Aim of the exercise: Return, word for word, only the lines from the one containing "AutosarC++17_03-M3.9.1" through the last line of the entries.

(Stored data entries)
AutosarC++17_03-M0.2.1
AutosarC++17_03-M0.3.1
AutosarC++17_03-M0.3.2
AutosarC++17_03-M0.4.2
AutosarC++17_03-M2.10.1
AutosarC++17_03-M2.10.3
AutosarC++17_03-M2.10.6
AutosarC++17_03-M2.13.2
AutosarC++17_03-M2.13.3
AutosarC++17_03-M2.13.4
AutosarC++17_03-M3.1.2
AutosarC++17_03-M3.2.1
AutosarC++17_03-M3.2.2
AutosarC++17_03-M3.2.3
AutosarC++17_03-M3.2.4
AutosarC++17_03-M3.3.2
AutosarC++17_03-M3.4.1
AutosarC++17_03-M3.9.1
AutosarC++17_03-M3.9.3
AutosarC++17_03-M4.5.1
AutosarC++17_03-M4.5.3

Answer to this exercise:
AutosarC++17_03-M3.9.1
AutosarC++17_03-M3.9.3
AutosarC++17_03-M4.5.1
AutosarC++17_03-M4.5.3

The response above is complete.